Omitting the pictures, print every line below exactly as it stands.

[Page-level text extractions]
Content starts

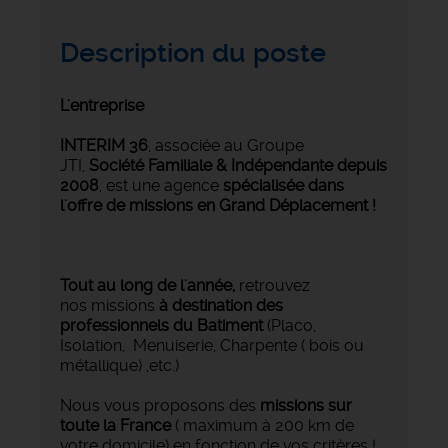
Description du poste
L'entreprise
INTERIM 36
, associée au Groupe
JTI,
Société Familiale & Indépendante depuis
2008
, est une agence
spécialisée dans
l'offre de missions en Grand Déplacement !
Tout au long de l'année,
retrouvez
nos
missions
à destination des
professionnels du Batiment
(Placo,
Isolation, Menuiserie, Charpente ( bois ou
métallique) ,etc.)
Nous vous proposons des
missions sur
toute la France
( maximum à 200 km de
votre domicile) en fonction de vos critères !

Content ends

**Response below**:
Description du poste
L'entreprise
INTERIM 36
, associée au Groupe
JTI,
Société Familiale & Indépendante depuis
2008
, est une agence
spécialisée dans
l'offre de missions en Grand Déplacement !
Tout au long de l'année,
retrouvez
nos
missions
à destination des
professionnels du Batiment
(Placo,
Isolation, Menuiserie, Charpente ( bois ou
métallique) ,etc.)
Nous vous proposons des
missions sur
toute la France
( maximum à 200 km de
votre domicile) en fonction de vos critères !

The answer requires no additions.